● **Цель задания**: Кого из людей статья «Антологист войны солдатской» называет по имени? Перечислите всех.

Posted 24 июня 2010,, 20:00

Published 24 июня 2010,, 20:00

Modified 8 марта, 06:54

Updated 8 марта, 06:54

Антологист войны солдатской

Антологист войны солдатской

24 июня 2010, 20:00
Александр ТВАРДОВСКИЙ 1910, д. Загорье Смоленской губернии – 1971, пос. Красная Пахра, под Москвой

Вот уж кого, казалось, не могла привести в восторг книга из ненавистной ему Совдепии, так это Ивана Алексеевича Бунина!

Автор нежнейших рассказов об ушедшей России, он в «Окаянных днях» не оставил шансов на малейшие человеческие проявления под гнетом «красного террора». Бунин увидел одни лишь зверства в Октябрьской революции, изобразив ее самого талантливого поэта Владимира Маяковского пришедшим хамом, который на банкете со злобным наслаждением неандертальца залезает в чужие тарелки и отхлебывает из чужих бокалов.

Чтобы написать такое, нужно было ничего не знать о брезгливости Маяковского, доходившей до истерической нервозности от страха заразиться. Он до трепета помнил, что всего лишь от укола ржавой иголкой умер его отец.

(Записи из источника данных)
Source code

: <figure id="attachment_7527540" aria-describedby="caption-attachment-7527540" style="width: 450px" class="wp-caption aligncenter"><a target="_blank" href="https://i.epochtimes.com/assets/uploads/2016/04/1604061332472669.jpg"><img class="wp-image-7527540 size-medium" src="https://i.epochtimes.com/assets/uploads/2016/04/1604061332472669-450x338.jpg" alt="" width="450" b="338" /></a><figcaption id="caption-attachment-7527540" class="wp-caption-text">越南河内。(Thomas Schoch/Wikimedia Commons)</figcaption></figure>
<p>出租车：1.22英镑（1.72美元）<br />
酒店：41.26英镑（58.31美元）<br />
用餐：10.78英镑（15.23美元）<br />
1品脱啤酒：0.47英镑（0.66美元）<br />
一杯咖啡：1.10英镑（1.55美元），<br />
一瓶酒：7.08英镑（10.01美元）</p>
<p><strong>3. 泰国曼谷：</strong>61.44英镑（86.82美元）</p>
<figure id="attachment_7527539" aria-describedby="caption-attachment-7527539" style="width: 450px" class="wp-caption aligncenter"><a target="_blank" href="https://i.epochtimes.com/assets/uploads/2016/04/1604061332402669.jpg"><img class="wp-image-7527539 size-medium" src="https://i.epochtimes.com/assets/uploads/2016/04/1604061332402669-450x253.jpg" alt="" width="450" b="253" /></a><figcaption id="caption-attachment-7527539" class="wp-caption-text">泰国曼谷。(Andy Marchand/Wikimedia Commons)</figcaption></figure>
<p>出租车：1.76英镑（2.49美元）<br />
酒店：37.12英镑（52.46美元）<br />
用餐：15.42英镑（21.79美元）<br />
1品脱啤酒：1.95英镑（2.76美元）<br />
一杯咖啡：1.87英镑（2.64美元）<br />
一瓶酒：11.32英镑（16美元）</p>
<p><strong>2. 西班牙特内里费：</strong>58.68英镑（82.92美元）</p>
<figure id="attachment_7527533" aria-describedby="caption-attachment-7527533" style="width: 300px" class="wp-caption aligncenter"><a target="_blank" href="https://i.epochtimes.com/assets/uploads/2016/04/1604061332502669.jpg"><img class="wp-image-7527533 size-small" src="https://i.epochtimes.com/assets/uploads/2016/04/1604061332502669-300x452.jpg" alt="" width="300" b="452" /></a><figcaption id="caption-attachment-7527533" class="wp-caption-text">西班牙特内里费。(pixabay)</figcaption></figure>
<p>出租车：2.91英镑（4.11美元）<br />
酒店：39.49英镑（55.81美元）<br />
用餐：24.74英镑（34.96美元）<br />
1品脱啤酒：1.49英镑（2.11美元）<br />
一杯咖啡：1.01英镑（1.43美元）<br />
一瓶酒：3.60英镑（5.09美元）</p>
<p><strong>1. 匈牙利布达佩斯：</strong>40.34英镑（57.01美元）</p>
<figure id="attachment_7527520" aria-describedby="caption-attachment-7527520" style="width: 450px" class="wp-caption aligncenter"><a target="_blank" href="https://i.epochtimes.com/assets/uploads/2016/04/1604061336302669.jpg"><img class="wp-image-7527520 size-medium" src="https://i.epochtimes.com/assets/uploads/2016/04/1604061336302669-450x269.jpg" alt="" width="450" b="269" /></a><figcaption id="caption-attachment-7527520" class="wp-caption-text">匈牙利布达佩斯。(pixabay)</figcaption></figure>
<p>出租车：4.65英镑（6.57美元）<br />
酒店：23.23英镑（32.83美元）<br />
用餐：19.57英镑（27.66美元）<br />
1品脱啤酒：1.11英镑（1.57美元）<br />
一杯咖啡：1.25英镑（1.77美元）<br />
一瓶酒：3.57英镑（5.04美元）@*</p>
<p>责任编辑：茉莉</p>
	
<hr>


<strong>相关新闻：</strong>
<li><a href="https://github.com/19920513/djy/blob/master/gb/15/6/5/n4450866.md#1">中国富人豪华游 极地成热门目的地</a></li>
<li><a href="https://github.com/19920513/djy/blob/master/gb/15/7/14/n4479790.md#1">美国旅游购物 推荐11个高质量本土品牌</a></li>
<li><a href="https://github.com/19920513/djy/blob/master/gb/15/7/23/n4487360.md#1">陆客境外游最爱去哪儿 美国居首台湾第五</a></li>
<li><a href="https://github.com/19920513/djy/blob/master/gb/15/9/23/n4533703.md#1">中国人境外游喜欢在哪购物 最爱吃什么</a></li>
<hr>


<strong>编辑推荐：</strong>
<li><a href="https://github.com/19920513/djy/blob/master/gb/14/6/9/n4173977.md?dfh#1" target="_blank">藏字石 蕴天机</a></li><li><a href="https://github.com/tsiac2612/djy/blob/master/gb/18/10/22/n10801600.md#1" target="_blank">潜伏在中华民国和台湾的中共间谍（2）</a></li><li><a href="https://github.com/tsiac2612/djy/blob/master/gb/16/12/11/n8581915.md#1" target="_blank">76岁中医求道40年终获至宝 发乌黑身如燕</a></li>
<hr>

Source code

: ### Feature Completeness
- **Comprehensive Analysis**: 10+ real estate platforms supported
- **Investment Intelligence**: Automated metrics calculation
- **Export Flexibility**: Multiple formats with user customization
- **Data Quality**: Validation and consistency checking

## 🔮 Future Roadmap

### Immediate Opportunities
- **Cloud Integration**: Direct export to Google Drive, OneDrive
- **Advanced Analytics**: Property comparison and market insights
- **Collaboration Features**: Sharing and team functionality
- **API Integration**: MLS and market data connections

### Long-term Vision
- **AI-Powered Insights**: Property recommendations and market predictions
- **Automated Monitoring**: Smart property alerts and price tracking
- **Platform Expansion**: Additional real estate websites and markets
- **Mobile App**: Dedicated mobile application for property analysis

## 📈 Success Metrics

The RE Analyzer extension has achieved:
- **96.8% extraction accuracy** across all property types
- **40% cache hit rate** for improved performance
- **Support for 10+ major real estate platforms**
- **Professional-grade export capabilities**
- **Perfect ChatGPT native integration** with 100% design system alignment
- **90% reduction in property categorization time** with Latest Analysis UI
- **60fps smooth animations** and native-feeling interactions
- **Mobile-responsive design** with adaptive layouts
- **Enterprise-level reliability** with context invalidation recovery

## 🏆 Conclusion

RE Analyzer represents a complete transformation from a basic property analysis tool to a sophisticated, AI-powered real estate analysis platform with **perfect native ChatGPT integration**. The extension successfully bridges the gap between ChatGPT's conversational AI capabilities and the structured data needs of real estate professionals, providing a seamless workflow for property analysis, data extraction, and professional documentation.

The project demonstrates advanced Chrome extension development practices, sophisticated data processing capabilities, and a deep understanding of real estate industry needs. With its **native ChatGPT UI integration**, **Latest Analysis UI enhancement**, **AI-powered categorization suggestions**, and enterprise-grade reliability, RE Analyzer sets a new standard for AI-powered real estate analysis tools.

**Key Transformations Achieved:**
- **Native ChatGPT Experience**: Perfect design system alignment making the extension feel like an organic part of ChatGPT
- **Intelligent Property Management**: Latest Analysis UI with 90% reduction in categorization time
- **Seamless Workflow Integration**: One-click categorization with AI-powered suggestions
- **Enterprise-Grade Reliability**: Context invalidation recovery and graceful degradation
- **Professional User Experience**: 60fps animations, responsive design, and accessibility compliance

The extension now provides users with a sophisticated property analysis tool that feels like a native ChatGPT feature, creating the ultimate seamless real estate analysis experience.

● **Выполненное задание**: Александр Твардовский, Иван Алексеевич Бунин, Владимир Маяковский.